Is tuition cost the most important factor in choosing a college or university?
No, says Michael DeVasher, associate vice president for enrollment management at Rose-Hulman Institute of Technology.
“Affordability obviously is an issue,” DeVasher says, but adds the most important factor in choosing a college or university is not tuition. “It’s fit.” He stresses the importance of first making sure that a college is the right place for you, then taking cost into consideration and looking at financial options.
DeVasher offers these suggestions:
- Have a heart-to-heart talk with family members about how much is available to pay for college. “Often families haven’t had a deep conversation about how much a family is willing to take on,” he says. “It doesn’t so much matter that the number is the same, but that you are in the same ballpark.”

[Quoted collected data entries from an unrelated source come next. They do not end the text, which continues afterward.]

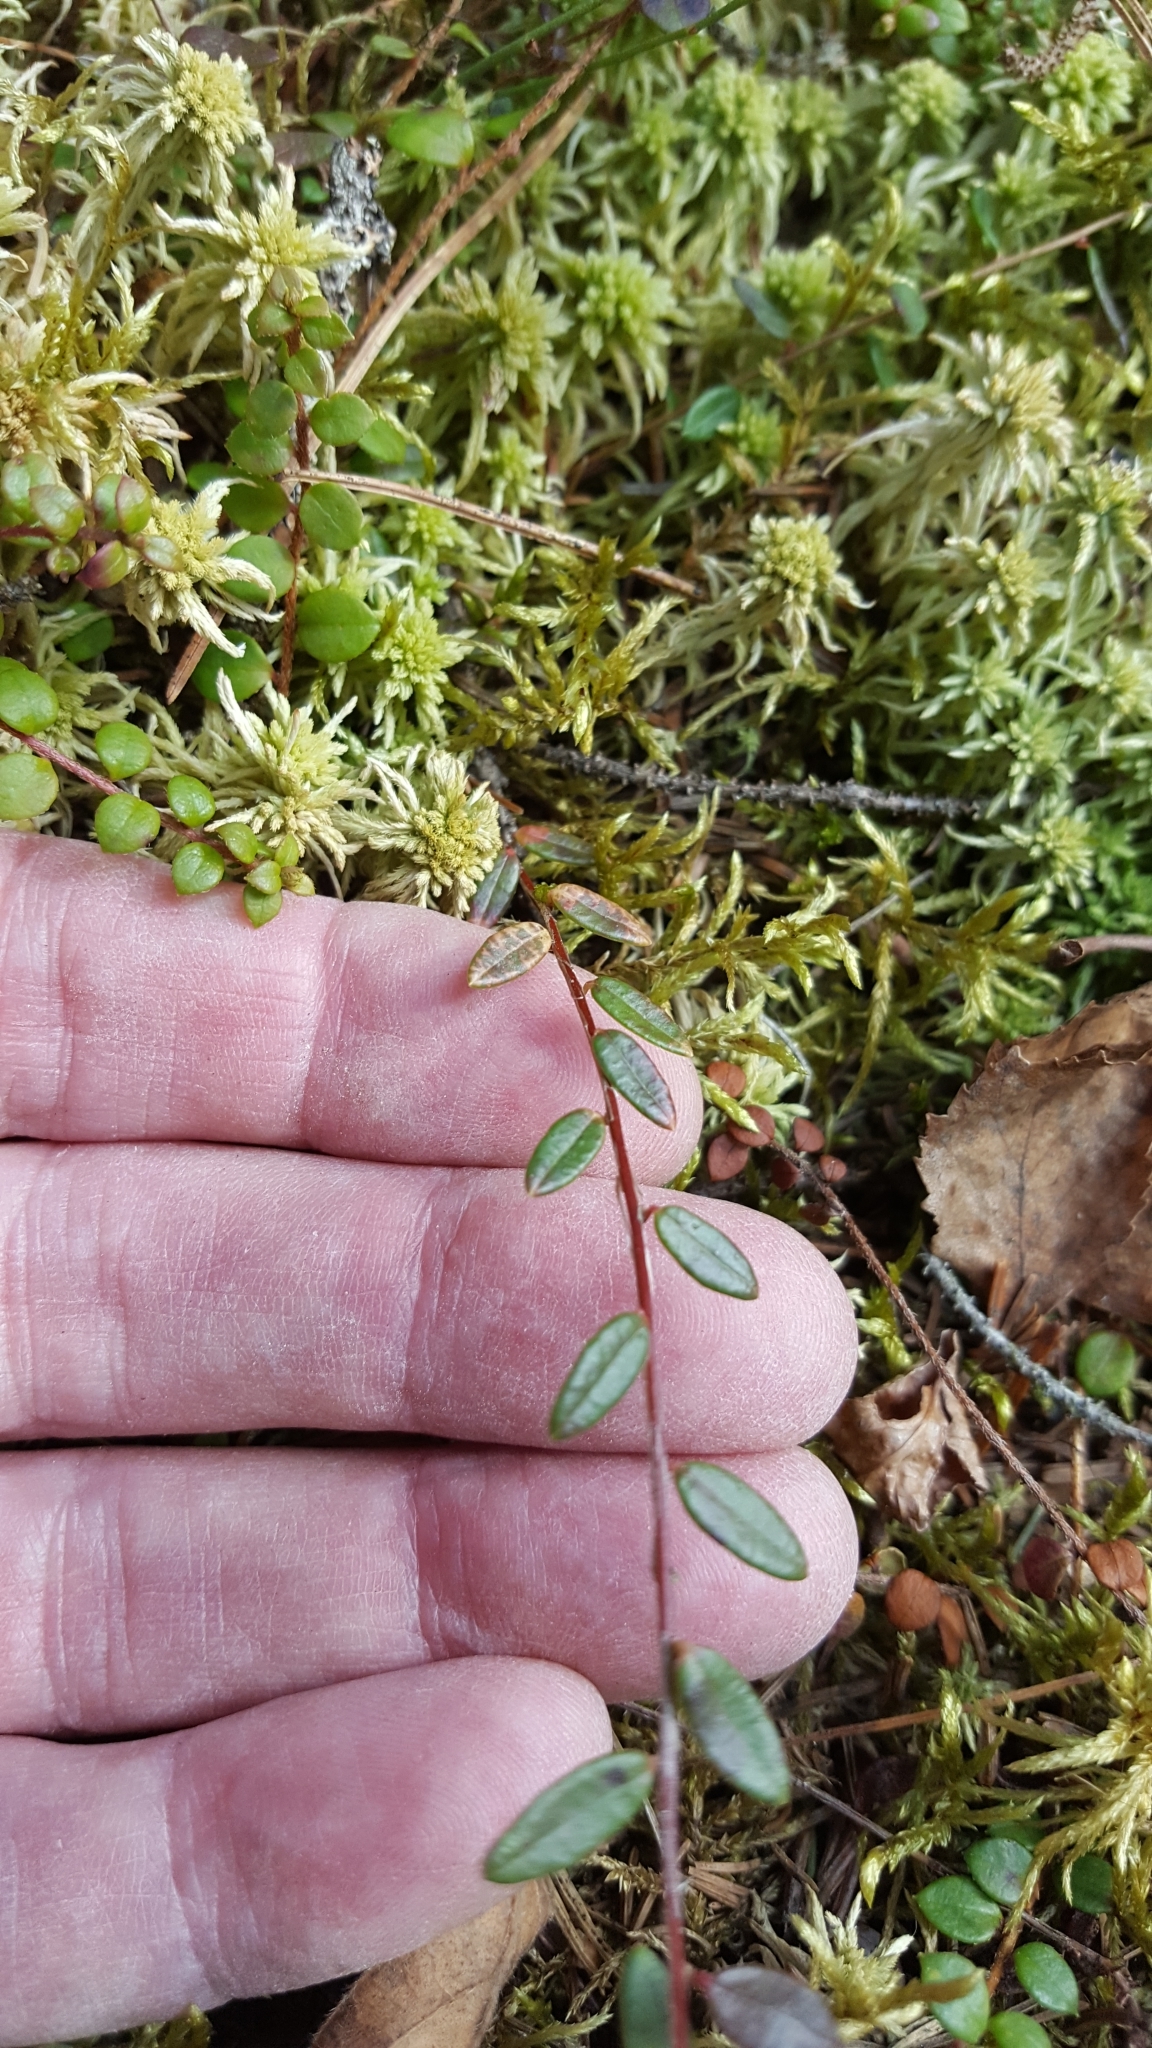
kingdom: Plantae
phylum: Tracheophyta
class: Magnoliopsida
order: Ericales
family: Ericaceae
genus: Vaccinium
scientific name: Vaccinium oxycoccos
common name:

- Make an appointment with the college’s financial aid office. If your heart is set on a college but you think your family can’t afford it, “be forthright and honest about your situation,” says DeVasher. “A meaningful conversation is going to start with the student having filled out the FAFSA. That’s the number one thing. The financial aid officers are going to be responsible for figuring out what’s available.” For example, he points out that “Rose-Hulman has a very generous grant program that we offer in addition to state and federal grants.”
- Look at the overall total cost—not just tuition. Room and board, fees, books and required technology can add up, but are also within your control, to some extent. Look for ways to save money on everyday expenses. “There are lower cost options for non-tuition items,” says DeVasher.
- Don’t underestimate the power of scholarships. “Be constantly vigilant,” he says. Talk to your high school counselor, your local chamber of commerce, and faith-based or community organizations. Search college scholarships online. Every year available scholarship dollars go unclaimed. At scholarships.com, you can search by location and area of interest.
- “The most expensive college education is the one you don’t finish,” says DeVasher. “That’s something I think families and students really need to take to heart.”